[Transcribed page contents]
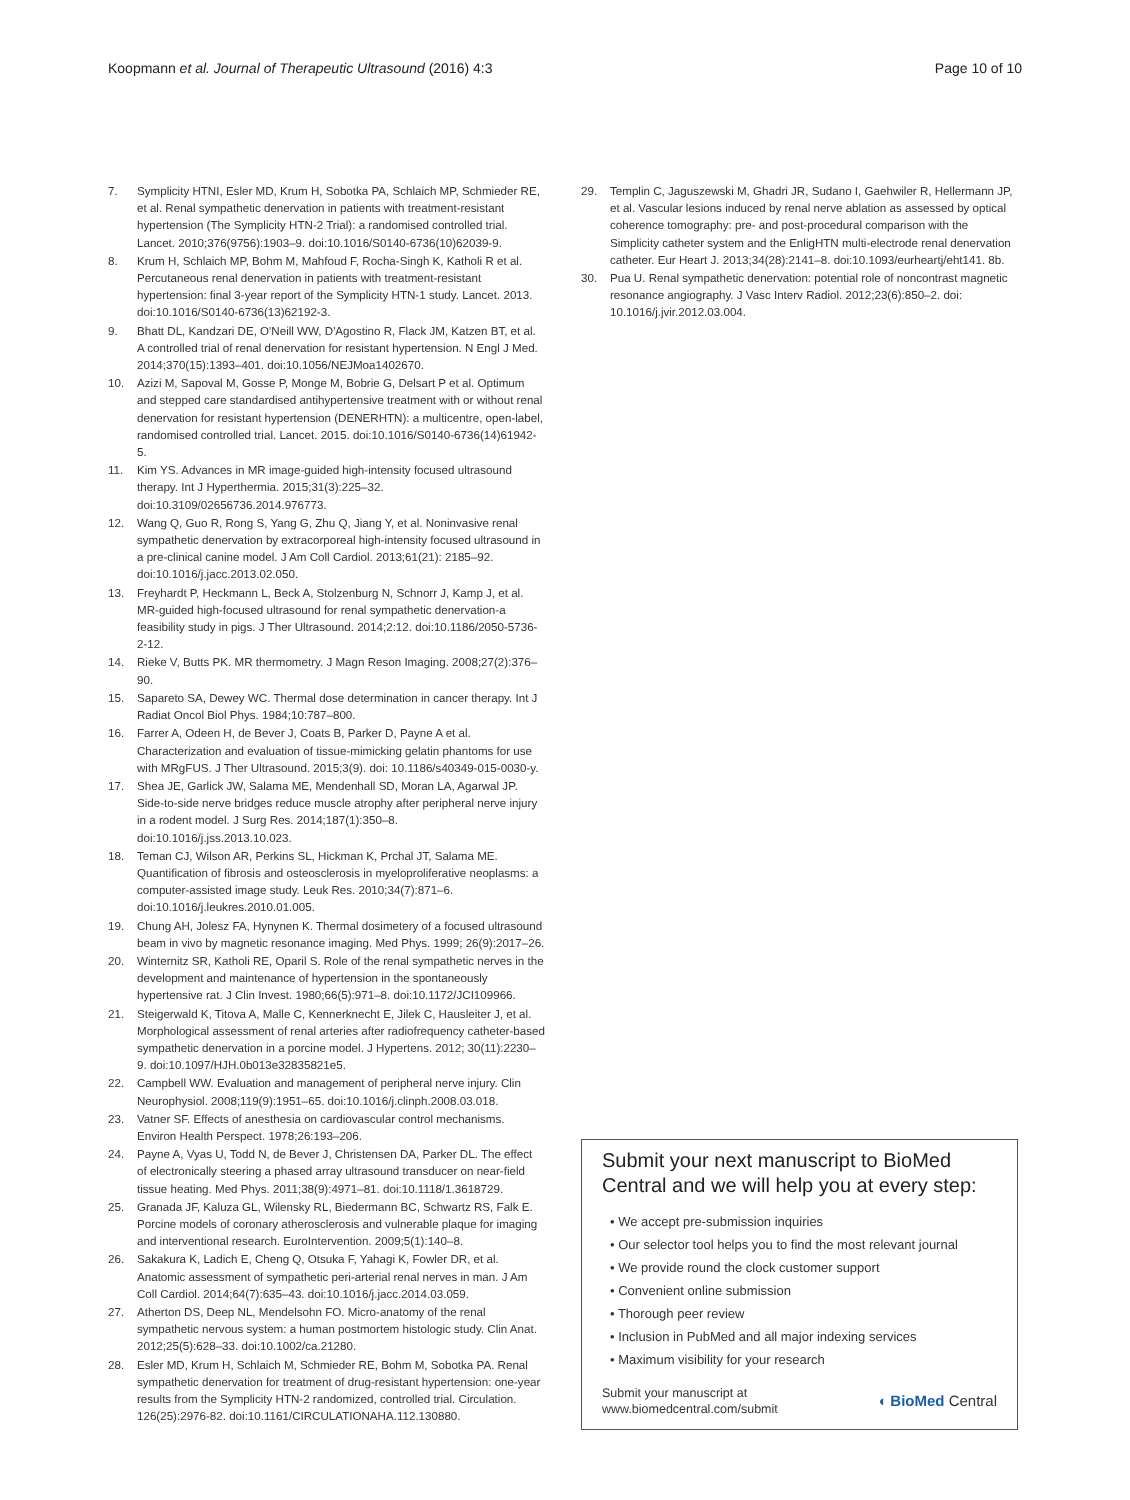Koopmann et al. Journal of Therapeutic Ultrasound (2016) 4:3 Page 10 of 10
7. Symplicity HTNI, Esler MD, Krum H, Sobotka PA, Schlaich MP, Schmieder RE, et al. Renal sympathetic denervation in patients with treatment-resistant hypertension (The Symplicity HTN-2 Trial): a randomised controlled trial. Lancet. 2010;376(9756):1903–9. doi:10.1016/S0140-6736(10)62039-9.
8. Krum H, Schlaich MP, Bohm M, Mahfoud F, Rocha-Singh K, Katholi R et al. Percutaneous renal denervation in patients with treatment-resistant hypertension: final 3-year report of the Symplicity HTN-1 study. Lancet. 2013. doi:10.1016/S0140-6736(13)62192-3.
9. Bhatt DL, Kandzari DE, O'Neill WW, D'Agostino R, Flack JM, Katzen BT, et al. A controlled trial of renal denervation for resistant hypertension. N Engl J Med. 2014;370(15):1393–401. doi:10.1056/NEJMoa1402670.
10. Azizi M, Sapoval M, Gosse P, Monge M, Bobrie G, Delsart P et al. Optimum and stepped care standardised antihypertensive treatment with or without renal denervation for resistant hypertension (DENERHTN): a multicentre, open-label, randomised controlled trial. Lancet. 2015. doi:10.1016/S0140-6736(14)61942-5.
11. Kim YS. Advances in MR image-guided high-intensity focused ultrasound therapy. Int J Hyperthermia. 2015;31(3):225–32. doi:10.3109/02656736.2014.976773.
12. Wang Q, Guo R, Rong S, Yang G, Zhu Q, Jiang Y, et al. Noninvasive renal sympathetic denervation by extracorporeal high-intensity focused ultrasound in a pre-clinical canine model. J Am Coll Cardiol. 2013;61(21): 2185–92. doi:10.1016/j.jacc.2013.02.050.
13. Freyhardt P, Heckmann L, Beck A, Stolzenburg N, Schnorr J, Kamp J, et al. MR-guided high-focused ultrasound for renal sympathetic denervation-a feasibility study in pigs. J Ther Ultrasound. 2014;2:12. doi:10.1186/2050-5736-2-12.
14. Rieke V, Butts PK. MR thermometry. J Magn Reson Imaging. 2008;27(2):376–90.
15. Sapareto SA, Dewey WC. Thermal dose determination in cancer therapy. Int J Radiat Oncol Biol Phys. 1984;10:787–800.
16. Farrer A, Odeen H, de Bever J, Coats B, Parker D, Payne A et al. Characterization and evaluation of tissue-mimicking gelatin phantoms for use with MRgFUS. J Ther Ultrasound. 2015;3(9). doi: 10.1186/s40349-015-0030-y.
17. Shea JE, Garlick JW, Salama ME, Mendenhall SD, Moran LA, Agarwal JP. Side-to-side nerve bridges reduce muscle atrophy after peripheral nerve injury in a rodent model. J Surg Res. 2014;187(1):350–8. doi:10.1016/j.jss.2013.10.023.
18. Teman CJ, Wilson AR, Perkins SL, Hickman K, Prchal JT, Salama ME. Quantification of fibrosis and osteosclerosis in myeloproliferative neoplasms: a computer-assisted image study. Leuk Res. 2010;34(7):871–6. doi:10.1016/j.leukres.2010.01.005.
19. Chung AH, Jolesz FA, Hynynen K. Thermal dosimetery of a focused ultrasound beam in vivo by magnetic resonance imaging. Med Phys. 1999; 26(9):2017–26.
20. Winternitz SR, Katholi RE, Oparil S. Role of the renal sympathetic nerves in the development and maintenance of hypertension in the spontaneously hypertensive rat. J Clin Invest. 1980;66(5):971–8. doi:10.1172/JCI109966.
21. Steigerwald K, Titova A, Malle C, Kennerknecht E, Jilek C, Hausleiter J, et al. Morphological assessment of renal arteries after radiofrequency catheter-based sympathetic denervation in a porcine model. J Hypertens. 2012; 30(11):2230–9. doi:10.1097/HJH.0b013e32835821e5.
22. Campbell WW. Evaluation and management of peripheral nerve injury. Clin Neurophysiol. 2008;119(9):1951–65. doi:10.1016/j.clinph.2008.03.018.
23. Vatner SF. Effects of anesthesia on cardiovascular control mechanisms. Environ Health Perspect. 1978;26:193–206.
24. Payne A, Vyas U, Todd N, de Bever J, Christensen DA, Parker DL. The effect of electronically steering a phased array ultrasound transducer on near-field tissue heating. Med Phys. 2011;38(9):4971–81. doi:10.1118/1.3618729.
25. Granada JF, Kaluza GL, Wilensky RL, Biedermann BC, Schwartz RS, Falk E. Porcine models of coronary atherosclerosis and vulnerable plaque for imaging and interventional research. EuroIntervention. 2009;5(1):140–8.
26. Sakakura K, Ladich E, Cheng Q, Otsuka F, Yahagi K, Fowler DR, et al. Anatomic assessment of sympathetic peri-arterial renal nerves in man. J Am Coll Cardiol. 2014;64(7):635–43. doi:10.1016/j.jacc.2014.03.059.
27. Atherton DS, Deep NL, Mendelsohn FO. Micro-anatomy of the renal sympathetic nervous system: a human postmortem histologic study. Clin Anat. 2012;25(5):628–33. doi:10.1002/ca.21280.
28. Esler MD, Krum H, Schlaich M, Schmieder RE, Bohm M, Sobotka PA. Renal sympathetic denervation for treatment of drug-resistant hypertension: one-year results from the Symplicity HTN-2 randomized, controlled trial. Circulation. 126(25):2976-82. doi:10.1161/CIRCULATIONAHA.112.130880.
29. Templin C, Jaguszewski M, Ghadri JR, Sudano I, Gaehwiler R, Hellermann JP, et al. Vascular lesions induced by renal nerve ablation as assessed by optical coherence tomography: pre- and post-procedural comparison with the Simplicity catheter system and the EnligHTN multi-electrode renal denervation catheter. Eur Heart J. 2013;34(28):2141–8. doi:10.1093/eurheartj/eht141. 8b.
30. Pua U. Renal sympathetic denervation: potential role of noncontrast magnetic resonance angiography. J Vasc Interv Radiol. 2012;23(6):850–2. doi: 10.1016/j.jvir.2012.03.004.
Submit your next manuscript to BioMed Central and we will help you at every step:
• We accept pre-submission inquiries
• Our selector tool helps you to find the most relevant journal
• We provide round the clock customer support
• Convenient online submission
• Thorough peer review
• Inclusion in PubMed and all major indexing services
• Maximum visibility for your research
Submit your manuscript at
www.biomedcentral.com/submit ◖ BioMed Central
--
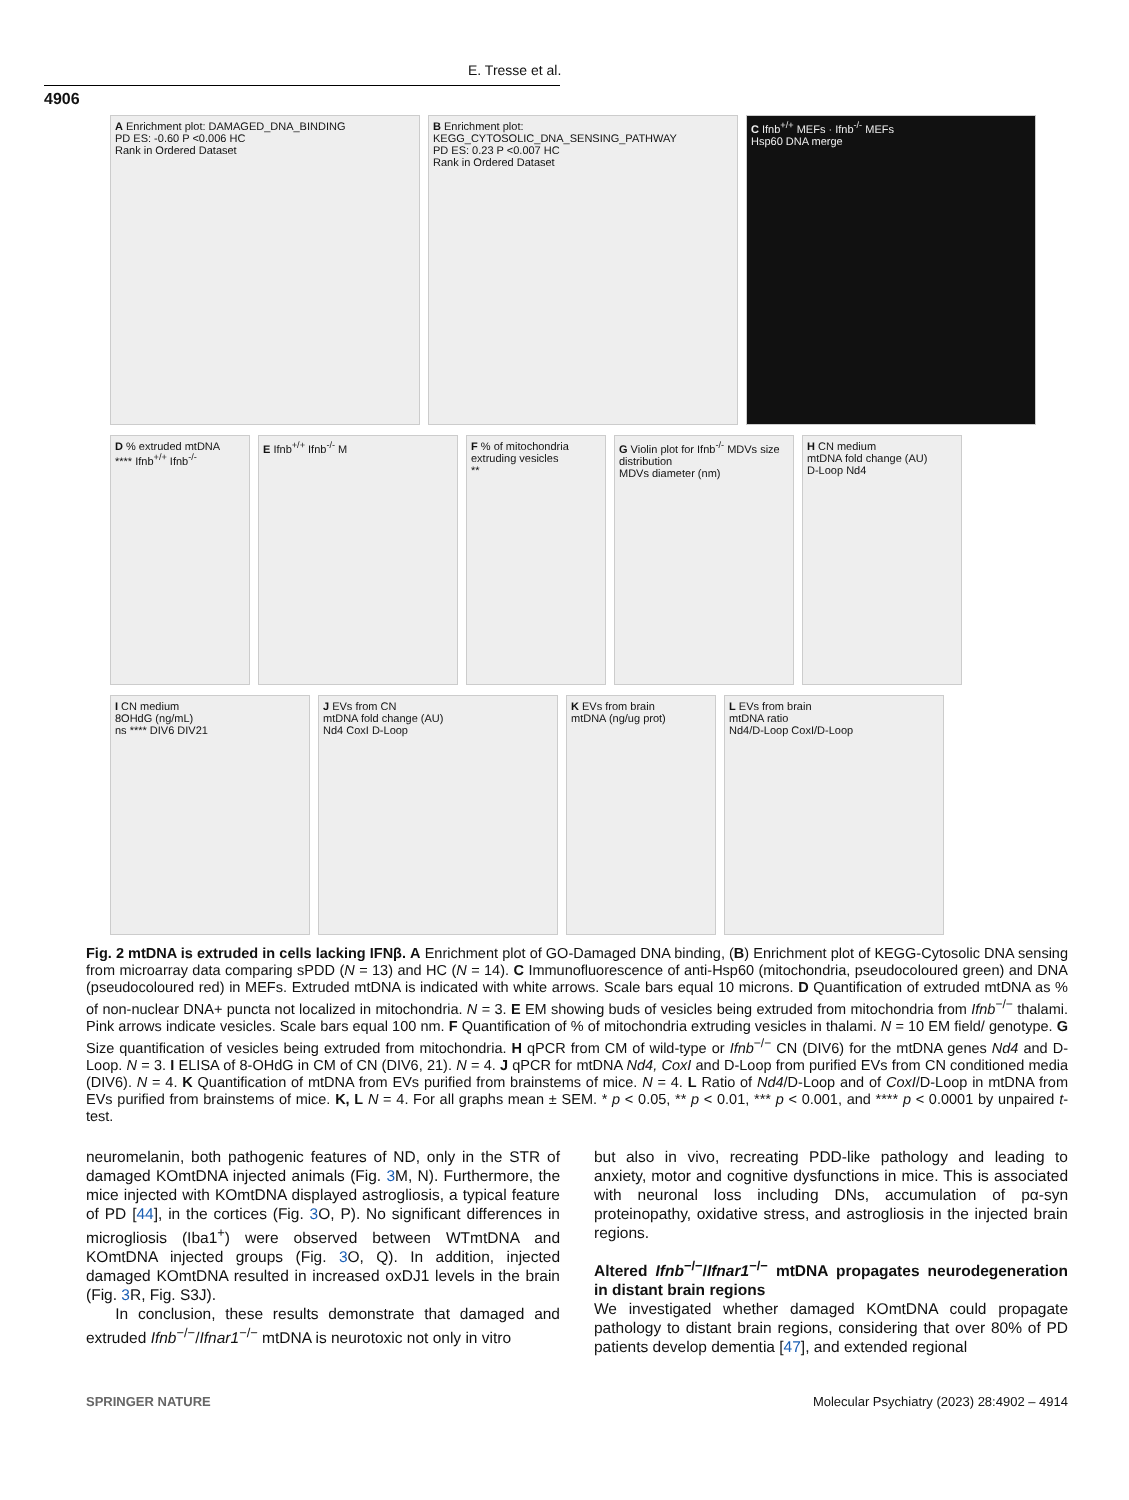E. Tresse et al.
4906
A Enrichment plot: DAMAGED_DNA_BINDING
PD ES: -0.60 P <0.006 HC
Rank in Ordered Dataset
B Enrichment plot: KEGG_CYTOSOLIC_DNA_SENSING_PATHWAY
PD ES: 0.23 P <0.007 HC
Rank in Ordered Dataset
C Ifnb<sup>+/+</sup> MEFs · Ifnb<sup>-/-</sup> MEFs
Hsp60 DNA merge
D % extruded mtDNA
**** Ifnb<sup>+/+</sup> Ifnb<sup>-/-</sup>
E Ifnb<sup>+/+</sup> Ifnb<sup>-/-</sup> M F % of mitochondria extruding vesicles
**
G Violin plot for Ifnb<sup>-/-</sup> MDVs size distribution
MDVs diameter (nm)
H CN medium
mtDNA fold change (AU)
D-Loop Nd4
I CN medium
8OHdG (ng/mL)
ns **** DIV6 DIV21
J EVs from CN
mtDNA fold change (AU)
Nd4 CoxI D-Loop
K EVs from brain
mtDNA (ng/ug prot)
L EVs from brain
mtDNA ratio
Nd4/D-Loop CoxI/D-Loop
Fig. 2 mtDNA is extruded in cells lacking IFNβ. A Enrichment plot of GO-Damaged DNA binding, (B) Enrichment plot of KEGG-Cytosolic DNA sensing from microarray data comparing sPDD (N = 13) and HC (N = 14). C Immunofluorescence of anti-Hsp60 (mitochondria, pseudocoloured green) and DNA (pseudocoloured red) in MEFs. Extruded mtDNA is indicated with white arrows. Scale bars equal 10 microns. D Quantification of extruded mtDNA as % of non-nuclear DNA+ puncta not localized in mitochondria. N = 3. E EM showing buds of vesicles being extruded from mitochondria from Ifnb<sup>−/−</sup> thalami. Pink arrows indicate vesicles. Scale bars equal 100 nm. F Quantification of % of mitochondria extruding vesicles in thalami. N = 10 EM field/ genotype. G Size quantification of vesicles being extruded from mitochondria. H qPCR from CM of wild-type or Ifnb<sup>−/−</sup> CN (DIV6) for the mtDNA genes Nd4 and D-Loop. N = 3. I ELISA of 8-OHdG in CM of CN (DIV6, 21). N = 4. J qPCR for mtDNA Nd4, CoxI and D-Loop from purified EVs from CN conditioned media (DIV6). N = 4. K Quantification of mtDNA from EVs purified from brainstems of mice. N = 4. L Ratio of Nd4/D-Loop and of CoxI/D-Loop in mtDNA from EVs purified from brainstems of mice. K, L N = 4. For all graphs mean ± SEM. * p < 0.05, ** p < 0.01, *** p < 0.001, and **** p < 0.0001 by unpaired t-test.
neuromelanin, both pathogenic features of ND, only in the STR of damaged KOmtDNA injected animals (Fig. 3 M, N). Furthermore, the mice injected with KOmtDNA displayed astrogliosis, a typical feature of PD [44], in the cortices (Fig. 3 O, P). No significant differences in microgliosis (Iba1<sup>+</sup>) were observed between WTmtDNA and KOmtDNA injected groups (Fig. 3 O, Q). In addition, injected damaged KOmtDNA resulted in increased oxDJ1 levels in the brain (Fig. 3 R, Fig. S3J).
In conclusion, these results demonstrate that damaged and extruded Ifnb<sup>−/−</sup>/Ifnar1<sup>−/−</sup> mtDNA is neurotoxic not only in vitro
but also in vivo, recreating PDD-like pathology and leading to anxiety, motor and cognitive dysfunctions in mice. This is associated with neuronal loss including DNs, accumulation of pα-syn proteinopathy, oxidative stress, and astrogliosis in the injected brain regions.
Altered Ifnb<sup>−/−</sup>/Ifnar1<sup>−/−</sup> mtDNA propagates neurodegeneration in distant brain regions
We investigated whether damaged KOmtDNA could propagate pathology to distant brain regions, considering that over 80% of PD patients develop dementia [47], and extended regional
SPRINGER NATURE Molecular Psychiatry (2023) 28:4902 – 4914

# [WORK ITEM]
Scan the entries above and return each line that holds "MDVs".

# [SOLUTION TO THIS PROBLEM]
G Violin plot for Ifnb<sup>-/-</sup> MDVs size distribution
MDVs diameter (nm)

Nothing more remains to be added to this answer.